Telstra taking ACCC to court over wholesale pricing investigation

21 Jan 2014

Australian fixed line incumbent Telstra is reportedly taking the Australian Competition and Consumer Commission (ACCC) to Federal Court as it presses for limitations on the regulator’s powers. According to the Australian Financial Review, with Telstra also taking three of its rival internet service providers (ISPs) to court, documents lodged in the Federal Court note that the issue relates to the incumbent’s attempts to increase the amount it charged certain wholesale customers for access to its telephone exchanges and underground ducts in the latter half of 2012. Having looked to hike rates charged to Vocus Fibre, Adam Internet and Chime Communications by the rate of inflation, the alternative operators jointly appealed the move to the ACCC, which then agreed to investigate the matter.
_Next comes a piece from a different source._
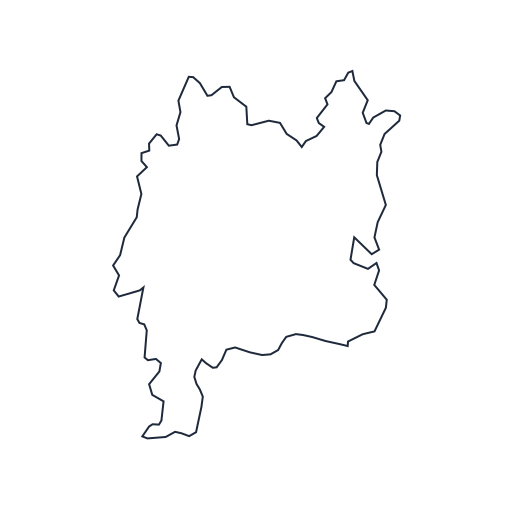 the border of Worcestershire, rotated 282°
{"feature_id": "GBR-2776", "entity_name": "Worcestershire", "entity_type": "Administrative County", "adm_level": 1, "iso_a3": "GBR", "parent_name": "United Kingdom", "parent_adm1": "", "projection": "equal_earth", "projection_center": [-2.174, 52.204], "detail": "fine", "context": "isolated", "style": "outline", "palette": "slate", "viewbox_px": 512, "rotation_deg": 282, "n_neighbors": 0, "source": "natural_earth", "source_scale": "10m", "svg_char_len": 1771}
<svg xmlns="http://www.w3.org/2000/svg" viewBox="0 0 512 512"><g transform="rotate(282 256 256)"><path d="M457.0,311.8L447.7,315.8L431.6,332.9L418.3,330.6L409.1,336.4L408.7,339.0L415.8,341.9L425.3,352.7L426.4,361.3L423.4,367.8L418.1,368.0L402.1,356.4L390.6,354.4L384.0,357.0L373.2,355.1L360.2,357.4L332.9,372.4L314.4,368.0L298.8,368.0L287.8,375.1L281.8,368.8L294.7,348.2L272.0,349.2L269.3,353.0L266.7,368.2L274.2,375.3L267.5,379.4L252.3,377.7L240.4,393.0L232.4,393.8L206.9,387.6L201.7,376.7L191.5,363.8L187.0,364.4L187.2,356.2L187.3,341.5L188.4,328.2L188.5,318.6L187.9,311.3L183.2,302.4L176.2,299.4L168.6,297.2L162.8,290.6L160.4,282.5L160.5,270.0L162.2,254.6L158.2,246.5L147.1,244.3L138.9,240.6L137.7,236.9L140.7,229.6L143.6,224.4L131.4,220.8L124.9,220.8L118.5,224.4L113.8,228.8L107.4,233.2L96.9,234.0L82.9,234.0L71.2,234.0L65.9,228.1L67.1,220.0L67.2,213.4L60.2,205.3L55.0,187.7L55.9,182.3L67.0,186.9L69.9,189.8L70.9,196.1L75.4,197.7L94.6,195.8L98.6,183.4L108.4,178.1L123.0,185.5L131.5,185.2L134.5,179.5L131.6,171.9L133.6,168.1L160.6,164.6L165.9,160.9L166.3,155.9L169.6,153.0L201.8,152.4L198.2,149.5L187.8,130.1L192.8,124.0L208.5,126.1L217.0,118.2L228.6,122.9L246.7,123.4L269.1,131.3L276.9,130.5L292.8,131.0L309.1,123.1L320.2,130.8L325.1,124.2L332.8,122.6L336.9,129.7L343.7,128.0L354.4,133.5L354.0,137.8L345.8,147.8L348.6,155.7L354.4,156.5L367.2,151.1L381.0,152.2L391.8,147.8L417.3,153.0L417.9,157.3L413.5,165.1L402.6,175.2L404.0,179.0L414.2,187.4L416.0,195.0L406.7,201.4L400.0,215.5L383.1,220.1L383.0,224.4L391.0,240.4L391.2,251.8L381.8,260.6L377.5,271.6L372.1,278.1L378.8,280.9L386.0,290.3L396.5,295.8L399.1,289.8L403.6,286.8L419.2,294.4L424.7,290.8L432.0,295.7L443.6,298.3L446.3,305.6L454.5,308.1L457.0,311.8Z" fill="none" stroke="#1e293b" stroke-width="2"/></g></svg>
For its part Telstra argued, however, that the watchdog did not have the power to pass judgement on the signed commercial contracts, and in its court filing the telco was cited as saying: ‘The determination that the ACCC has jurisdiction . . . to conduct an arbitration between Telstra and Vocus . . . involved an error of law [and/or] involved a jurisdictional error.’

Commenting on the decision to take the matter to court, an unnamed Telstra spokesman noted: ‘We have a commercial contract with Adam, Chime and Vocus and there is no suggestion that we have breached it, so there is nothing for the ACCC to arbitrate when it comes to these charges … We have not been able to reach agreement with them through a mediation process, so we are asking the court to clarify that the charges in the contract are binding and therefore there is nothing for the ACCC to arbitrate.’